Stored dataset items:
╭──
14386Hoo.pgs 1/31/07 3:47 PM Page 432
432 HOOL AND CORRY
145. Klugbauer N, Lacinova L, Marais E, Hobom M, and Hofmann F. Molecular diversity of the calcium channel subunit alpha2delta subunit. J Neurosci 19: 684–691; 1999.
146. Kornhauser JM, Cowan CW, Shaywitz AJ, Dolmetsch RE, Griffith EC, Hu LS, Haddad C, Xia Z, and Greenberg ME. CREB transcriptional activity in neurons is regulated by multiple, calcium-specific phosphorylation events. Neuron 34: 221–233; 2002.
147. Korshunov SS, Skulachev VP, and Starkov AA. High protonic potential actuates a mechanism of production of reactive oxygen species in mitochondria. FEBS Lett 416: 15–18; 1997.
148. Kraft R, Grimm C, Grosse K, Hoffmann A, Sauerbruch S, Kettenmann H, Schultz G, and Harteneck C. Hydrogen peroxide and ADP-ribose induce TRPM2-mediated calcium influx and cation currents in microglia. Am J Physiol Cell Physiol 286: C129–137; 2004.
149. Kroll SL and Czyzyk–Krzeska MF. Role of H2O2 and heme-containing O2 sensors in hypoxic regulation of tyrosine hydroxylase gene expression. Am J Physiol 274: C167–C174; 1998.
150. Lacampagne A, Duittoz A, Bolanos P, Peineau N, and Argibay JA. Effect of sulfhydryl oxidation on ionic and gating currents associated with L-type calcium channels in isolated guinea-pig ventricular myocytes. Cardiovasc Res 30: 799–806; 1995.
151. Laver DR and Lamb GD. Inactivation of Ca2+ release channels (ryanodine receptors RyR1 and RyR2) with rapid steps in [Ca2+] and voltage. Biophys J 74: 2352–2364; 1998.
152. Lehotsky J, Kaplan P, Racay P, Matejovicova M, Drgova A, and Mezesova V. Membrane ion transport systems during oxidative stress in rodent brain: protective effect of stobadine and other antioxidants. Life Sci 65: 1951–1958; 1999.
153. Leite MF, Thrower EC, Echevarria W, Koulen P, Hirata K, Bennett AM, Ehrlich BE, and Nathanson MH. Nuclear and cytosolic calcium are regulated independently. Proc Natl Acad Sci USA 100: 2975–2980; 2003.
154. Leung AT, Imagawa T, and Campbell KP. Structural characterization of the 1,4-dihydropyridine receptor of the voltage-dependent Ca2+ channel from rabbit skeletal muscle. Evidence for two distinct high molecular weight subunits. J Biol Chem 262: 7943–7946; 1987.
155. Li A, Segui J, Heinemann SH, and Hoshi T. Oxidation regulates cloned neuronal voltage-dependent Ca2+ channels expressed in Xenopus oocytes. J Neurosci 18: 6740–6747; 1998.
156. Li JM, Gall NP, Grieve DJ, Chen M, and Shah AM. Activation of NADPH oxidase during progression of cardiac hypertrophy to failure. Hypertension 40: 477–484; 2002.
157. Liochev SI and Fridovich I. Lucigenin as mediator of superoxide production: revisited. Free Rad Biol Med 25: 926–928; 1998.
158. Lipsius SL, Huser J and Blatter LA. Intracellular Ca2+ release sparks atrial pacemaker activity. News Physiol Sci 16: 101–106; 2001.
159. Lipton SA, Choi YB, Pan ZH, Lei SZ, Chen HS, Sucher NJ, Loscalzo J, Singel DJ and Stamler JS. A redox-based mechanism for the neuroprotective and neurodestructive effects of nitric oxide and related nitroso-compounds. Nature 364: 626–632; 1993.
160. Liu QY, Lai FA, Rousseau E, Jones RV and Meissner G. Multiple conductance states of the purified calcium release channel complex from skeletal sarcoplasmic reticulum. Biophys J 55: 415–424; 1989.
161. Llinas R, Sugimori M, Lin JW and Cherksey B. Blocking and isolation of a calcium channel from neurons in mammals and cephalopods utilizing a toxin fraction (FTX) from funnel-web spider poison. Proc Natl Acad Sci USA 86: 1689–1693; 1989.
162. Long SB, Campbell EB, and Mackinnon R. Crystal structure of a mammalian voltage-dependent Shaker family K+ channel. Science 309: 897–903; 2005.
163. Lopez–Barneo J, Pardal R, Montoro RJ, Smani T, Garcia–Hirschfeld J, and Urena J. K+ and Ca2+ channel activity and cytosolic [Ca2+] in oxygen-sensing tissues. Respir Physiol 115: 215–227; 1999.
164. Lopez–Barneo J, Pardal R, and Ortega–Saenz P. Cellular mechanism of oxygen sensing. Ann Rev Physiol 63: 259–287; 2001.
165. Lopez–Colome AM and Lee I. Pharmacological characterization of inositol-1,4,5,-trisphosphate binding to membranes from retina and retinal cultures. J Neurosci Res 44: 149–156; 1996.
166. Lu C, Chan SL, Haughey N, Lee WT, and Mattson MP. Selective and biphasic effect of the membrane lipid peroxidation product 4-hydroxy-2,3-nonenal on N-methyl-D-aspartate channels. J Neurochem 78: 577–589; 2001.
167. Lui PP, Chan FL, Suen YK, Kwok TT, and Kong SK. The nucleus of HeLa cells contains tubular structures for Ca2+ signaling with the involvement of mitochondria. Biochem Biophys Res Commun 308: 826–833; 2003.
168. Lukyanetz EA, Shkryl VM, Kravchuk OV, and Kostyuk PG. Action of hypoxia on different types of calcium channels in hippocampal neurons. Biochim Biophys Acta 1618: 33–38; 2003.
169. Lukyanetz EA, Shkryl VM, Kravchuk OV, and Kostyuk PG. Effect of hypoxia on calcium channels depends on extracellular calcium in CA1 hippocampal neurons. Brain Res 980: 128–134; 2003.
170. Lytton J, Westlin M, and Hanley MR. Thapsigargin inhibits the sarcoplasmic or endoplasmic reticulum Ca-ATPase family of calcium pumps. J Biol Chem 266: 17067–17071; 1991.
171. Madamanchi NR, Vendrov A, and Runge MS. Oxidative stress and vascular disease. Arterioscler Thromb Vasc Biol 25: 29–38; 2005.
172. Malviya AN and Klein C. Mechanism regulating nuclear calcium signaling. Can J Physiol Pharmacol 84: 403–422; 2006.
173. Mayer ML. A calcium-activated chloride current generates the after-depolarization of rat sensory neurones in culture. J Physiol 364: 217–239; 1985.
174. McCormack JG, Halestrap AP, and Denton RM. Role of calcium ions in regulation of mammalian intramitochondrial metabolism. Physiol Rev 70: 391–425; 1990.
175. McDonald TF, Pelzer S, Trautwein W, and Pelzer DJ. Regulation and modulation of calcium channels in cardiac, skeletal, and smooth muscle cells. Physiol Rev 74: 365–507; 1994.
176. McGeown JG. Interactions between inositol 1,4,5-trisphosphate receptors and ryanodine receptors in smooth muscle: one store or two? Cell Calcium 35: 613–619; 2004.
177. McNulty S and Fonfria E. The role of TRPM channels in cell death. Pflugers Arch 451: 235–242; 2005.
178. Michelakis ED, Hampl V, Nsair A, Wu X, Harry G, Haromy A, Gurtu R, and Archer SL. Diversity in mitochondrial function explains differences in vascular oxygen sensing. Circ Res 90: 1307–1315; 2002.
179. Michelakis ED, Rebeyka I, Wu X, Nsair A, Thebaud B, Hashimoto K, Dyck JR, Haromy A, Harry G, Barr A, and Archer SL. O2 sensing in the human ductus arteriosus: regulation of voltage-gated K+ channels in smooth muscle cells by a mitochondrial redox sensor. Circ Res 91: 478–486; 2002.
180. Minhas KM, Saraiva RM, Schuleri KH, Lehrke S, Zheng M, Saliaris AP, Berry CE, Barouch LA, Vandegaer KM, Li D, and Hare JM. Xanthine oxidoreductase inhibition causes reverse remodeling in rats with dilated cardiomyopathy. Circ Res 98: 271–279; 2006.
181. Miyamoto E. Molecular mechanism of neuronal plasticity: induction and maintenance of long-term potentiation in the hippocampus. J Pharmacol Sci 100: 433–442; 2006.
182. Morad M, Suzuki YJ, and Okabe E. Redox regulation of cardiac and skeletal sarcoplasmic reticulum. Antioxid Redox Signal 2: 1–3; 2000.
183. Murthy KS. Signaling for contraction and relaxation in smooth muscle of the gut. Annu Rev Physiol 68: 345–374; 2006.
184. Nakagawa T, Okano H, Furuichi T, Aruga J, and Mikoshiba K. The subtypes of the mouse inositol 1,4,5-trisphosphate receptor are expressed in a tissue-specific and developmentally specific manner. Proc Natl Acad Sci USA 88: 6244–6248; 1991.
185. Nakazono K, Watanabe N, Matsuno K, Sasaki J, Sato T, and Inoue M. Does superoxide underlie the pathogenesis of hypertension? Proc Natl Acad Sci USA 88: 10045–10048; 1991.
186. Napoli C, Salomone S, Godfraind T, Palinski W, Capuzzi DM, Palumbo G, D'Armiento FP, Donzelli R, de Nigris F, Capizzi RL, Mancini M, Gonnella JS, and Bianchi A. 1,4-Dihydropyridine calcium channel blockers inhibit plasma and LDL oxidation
╰──
Reproduce the entries exactly, starting at their first line and stopping after the line with "145. Klugbauer N, Lacinova".

Result for this task
14386Hoo.pgs 1/31/07 3:47 PM Page 432
432 HOOL AND CORRY
145. Klugbauer N, Lacinova L, Marais E, Hobom M, and Hofmann F. Molecular diversity of the calcium channel subunit alpha2delta subunit. J Neurosci 19: 684–691; 1999.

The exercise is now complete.